> [TASK TO COMPLETE]
In the entries below, begin at the line with "(385, 436) none" and stop after the line with "[734,553,868,565] [526,572,820,590] a"; output those lines exactly and omit the pictures.

[Change detection data]
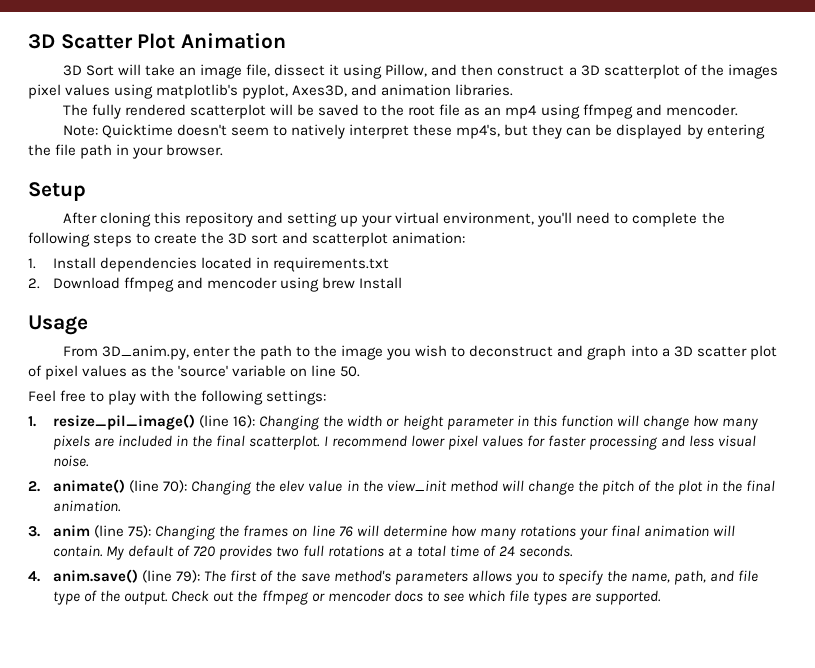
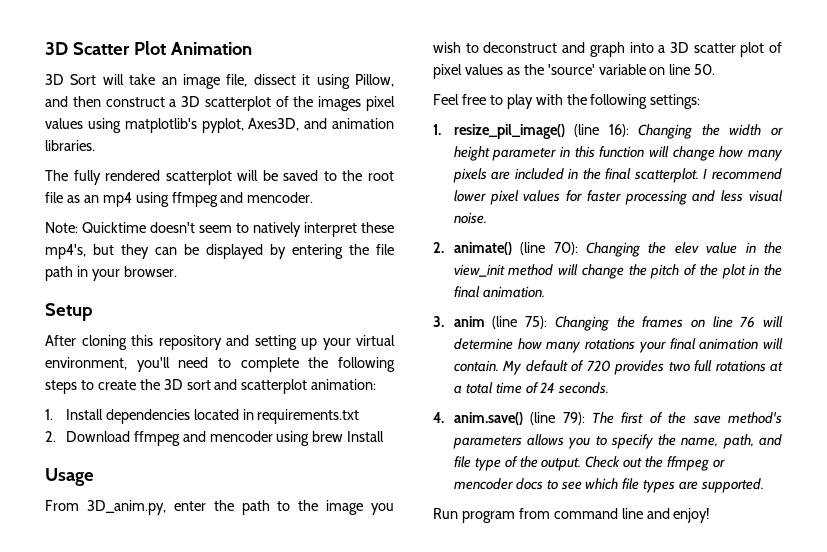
(661, 597) none -> [433,508,711,523] // Run program from command line and enjoy!

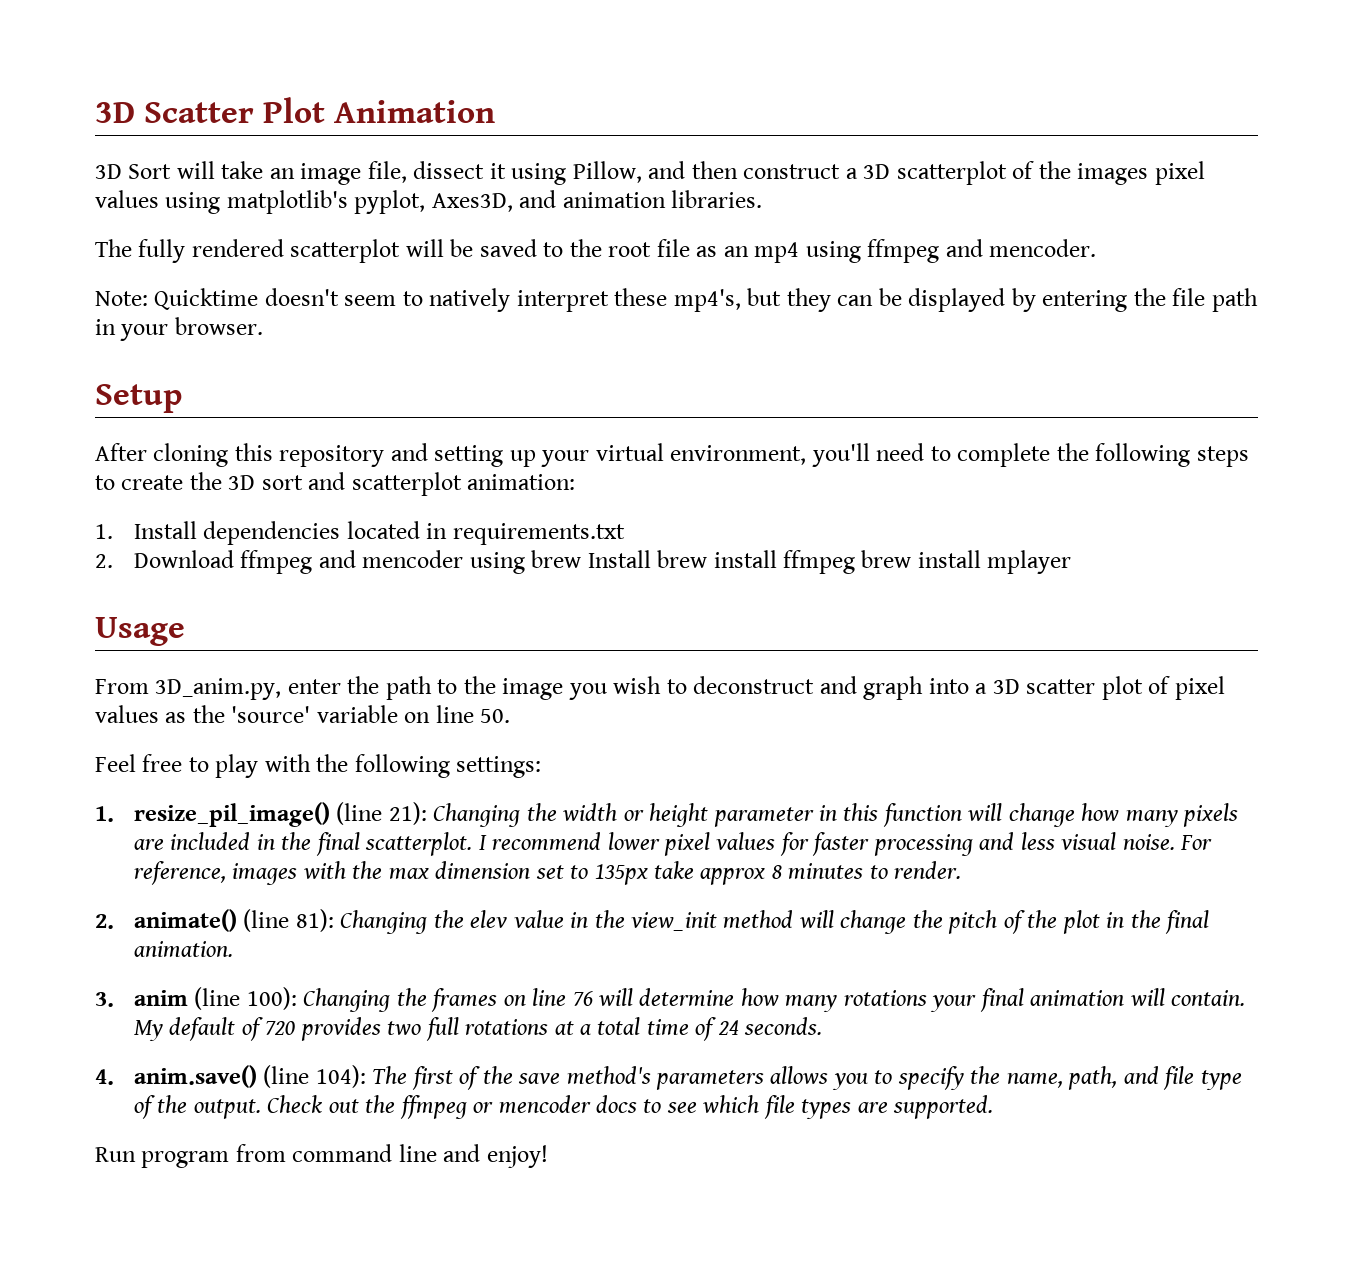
(385, 436) none -> [657,550,1072,574] brew install ffmpeg brew install mplayer
[608,124,629,137] 16): -> [388,802,427,825] 21):
(487, 218) none -> [1180,835,1213,850] [133,861,962,885] For reference, images with the max dimension set to 135px take approx 8 minutes to render.
[553,242,578,255] 70): -> [295,909,334,932] 81):
[525,316,548,329] 75): -> [246,987,297,1010] 100):
[562,412,585,425] 79): -> [315,1065,366,1088] 104):

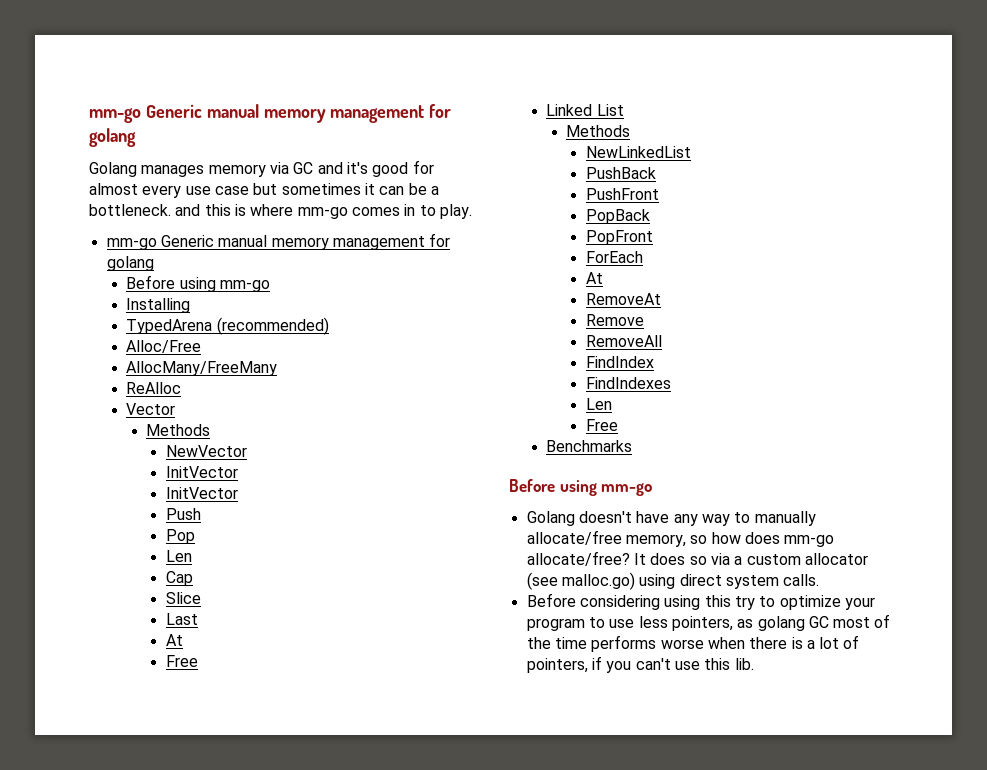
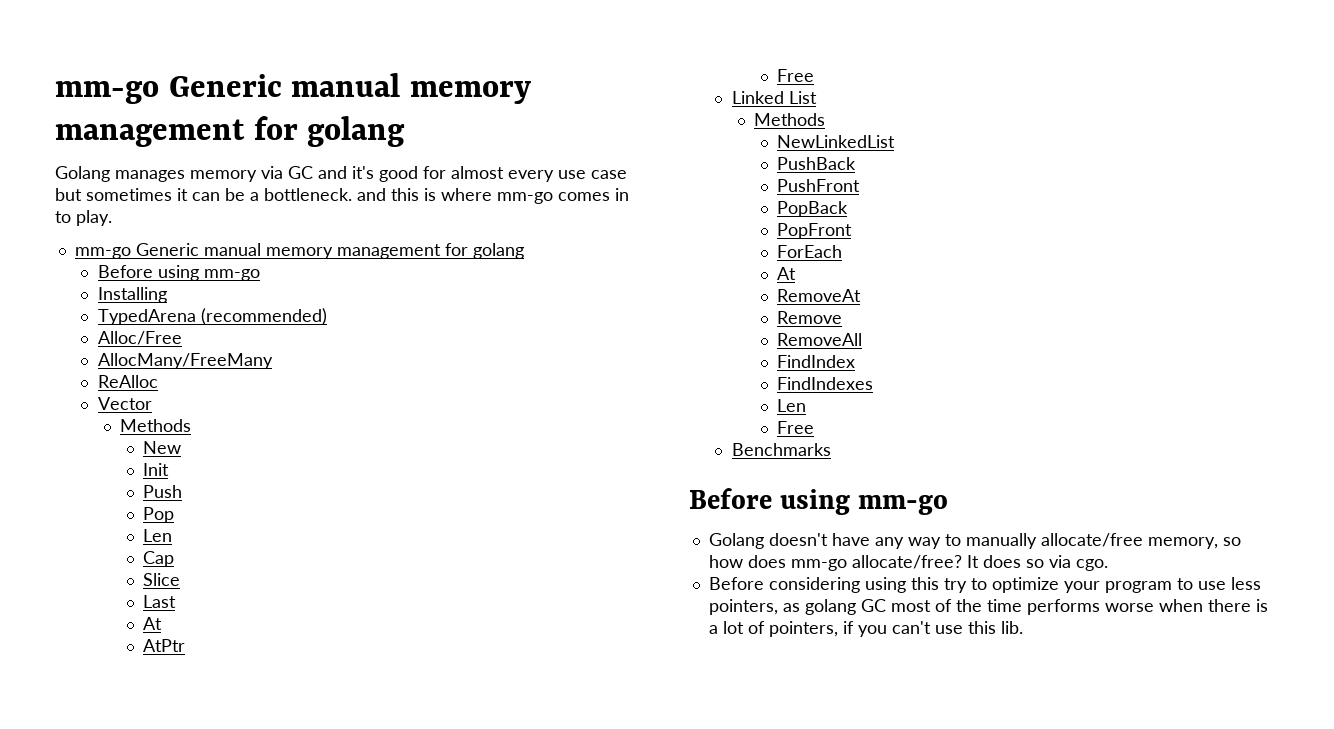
[165,445,247,457] [165,466,238,478] [165,487,238,499] NewVector // InitVector // InitVector -> [142,441,181,454] [142,463,169,476] New // Init
(183, 640) none -> [142,639,185,652] // AtPtr
[734,553,868,565] [526,572,820,590] a custom allocator (see malloc.go) using direct system calls. -> [1075,559,1108,571] cgo.

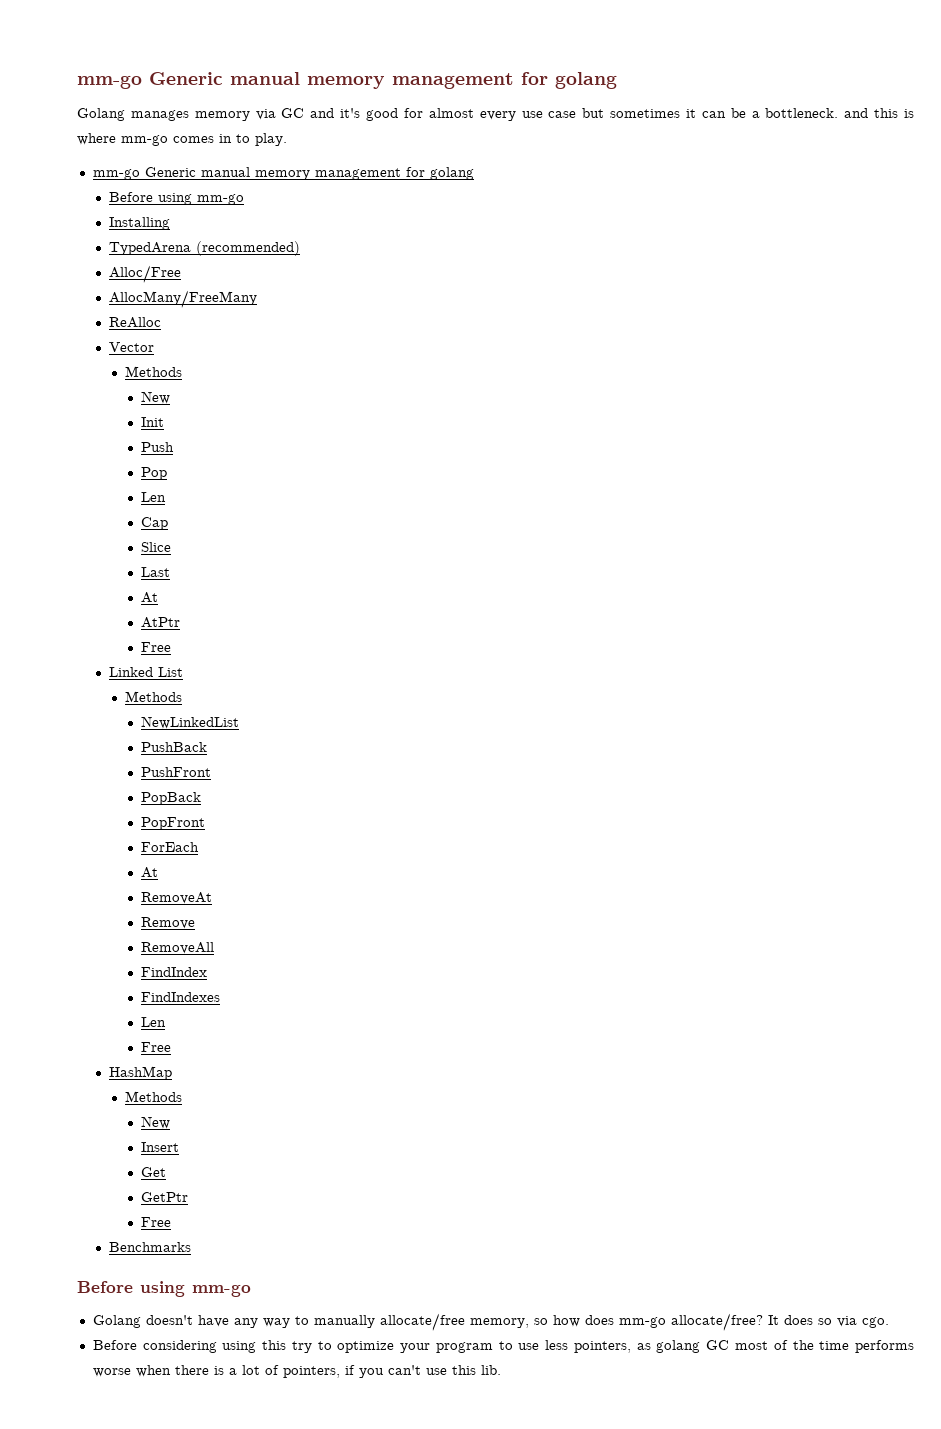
(814, 427) none -> [109,1066,173,1080] [125,1091,183,1102] [141,1116,171,1129] [141,1142,180,1152] [141,1167,167,1177] [141,1192,189,1202] [141,1217,172,1227] // HashMap // Methods // New // Insert // Get // GetPtr // Free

> [EXERCISE ANSWER]
(385, 436) none -> [657,550,1072,574] brew install ffmpeg brew install mplayer
[608,124,629,137] 16): -> [388,802,427,825] 21):
(487, 218) none -> [1180,835,1213,850] [133,861,962,885] For reference, images with the max dimension set to 135px take approx 8 minutes to render.
[553,242,578,255] 70): -> [295,909,334,932] 81):
[525,316,548,329] 75): -> [246,987,297,1010] 100):
[562,412,585,425] 79): -> [315,1065,366,1088] 104):

[165,445,247,457] [165,466,238,478] [165,487,238,499] NewVector // InitVector // InitVector -> [142,441,181,454] [142,463,169,476] New // Init
(183, 640) none -> [142,639,185,652] // AtPtr
[734,553,868,565] [526,572,820,590] a custom allocator (see malloc.go) using direct system calls. -> [1075,559,1108,571] cgo.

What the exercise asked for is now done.